▸ DATASET RECORDS:

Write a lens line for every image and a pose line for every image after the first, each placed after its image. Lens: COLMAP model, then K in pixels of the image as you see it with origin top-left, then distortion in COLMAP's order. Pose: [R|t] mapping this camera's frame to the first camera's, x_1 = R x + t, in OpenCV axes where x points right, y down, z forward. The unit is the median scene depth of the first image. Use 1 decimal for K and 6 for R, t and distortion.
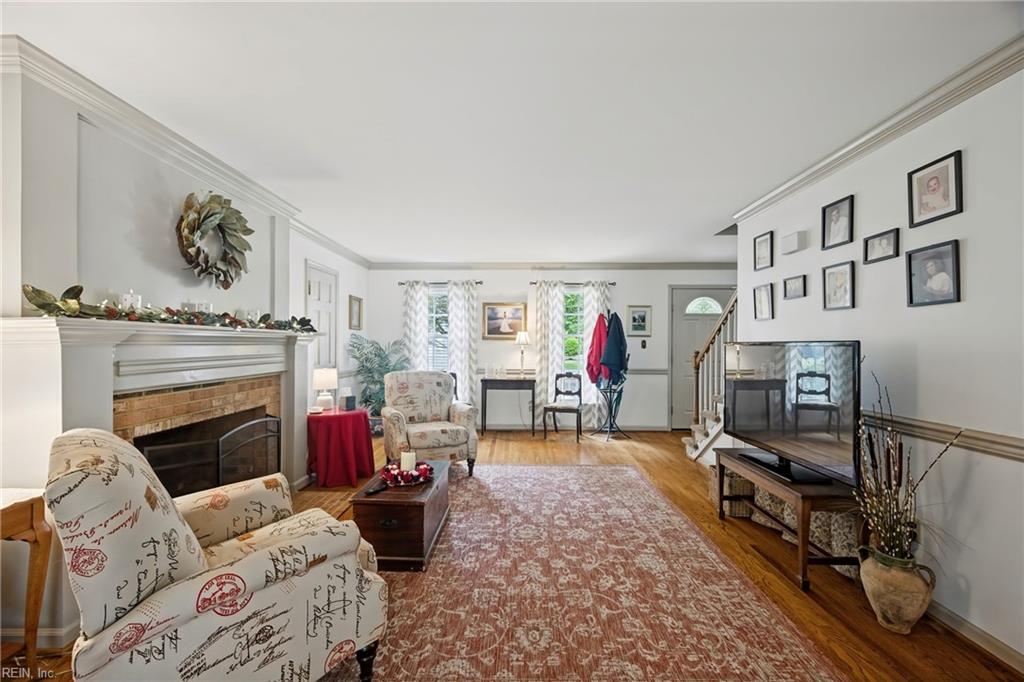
lens RADIAL K [[395.8, 0, 511.5], [0, 395.8, 343.5], [0, 0, 1]] dist [0.007050, -0.002362]
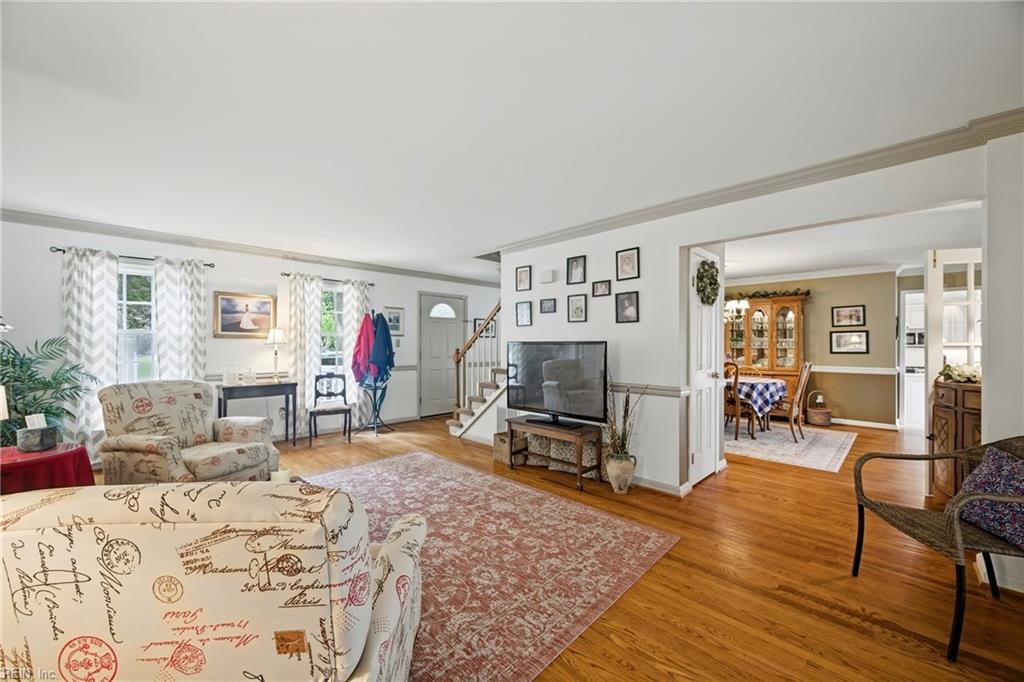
lens RADIAL K [[395.8, 0, 511.5], [0, 395.8, 343.5], [0, 0, 1]] dist [0.007050, -0.002362]
pose [[0.691431, -0.003252, 0.722435, -0.469732], [0.000568, 0.999992, 0.003958, -0.002274], [-0.722442, -0.002326, 0.691427, 0.044823]]
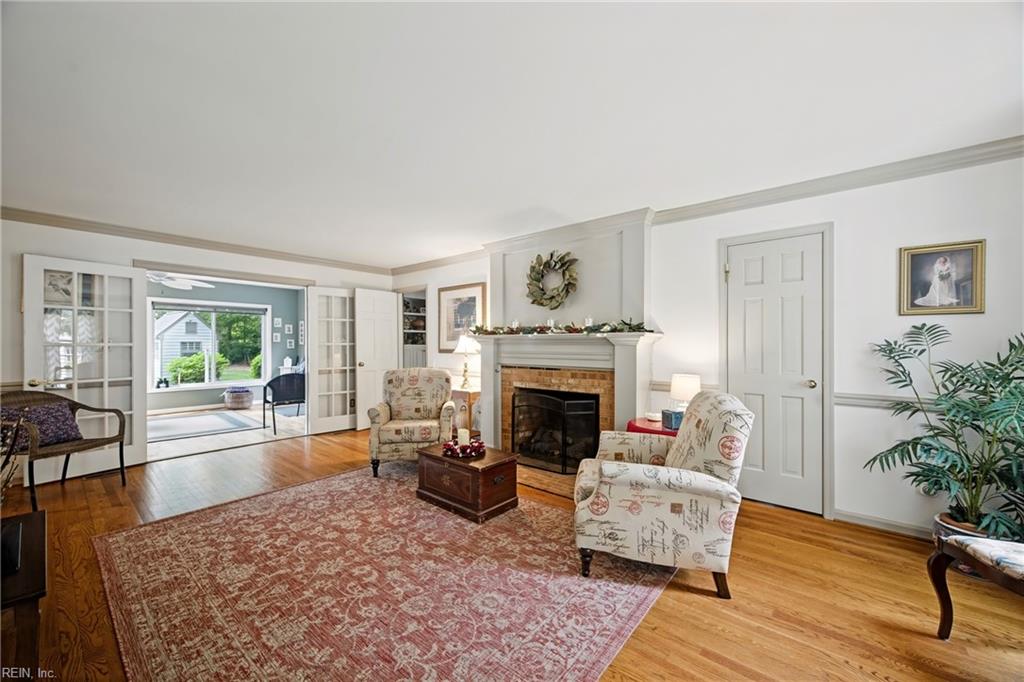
lens RADIAL K [[395.8, 0, 511.5], [0, 395.8, 343.5], [0, 0, 1]] dist [0.007050, -0.002362]
pose [[-0.636702, -0.003620, -0.771102, 0.530085], [-0.001815, 0.999993, -0.003197, 0.003865], [0.771108, -0.000636, -0.636704, 1.679115]]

▸ WHAT YOU HAVE TO DO: Reproduce every line of the records above without changing a character, and leave out the pictures.

▸ WRITTEN RESPONSE:
Write a lens line for every image and a pose line for every image after the first, each placed after its image. Lens: COLMAP model, then K in pixels of the image as you see it with origin top-left, then distortion in COLMAP's order. Pose: [R|t] mapping this camera's frame to the first camera's, x_1 = R x + t, in OpenCV axes where x points right, y down, z forward. The unit is the median scene depth of the first image. Use 1 decimal for K and 6 for R, t and distortion.
lens RADIAL K [[395.8, 0, 511.5], [0, 395.8, 343.5], [0, 0, 1]] dist [0.007050, -0.002362]
lens RADIAL K [[395.8, 0, 511.5], [0, 395.8, 343.5], [0, 0, 1]] dist [0.007050, -0.002362]
pose [[0.691431, -0.003252, 0.722435, -0.469732], [0.000568, 0.999992, 0.003958, -0.002274], [-0.722442, -0.002326, 0.691427, 0.044823]]
lens RADIAL K [[395.8, 0, 511.5], [0, 395.8, 343.5], [0, 0, 1]] dist [0.007050, -0.002362]
pose [[-0.636702, -0.003620, -0.771102, 0.530085], [-0.001815, 0.999993, -0.003197, 0.003865], [0.771108, -0.000636, -0.636704, 1.679115]]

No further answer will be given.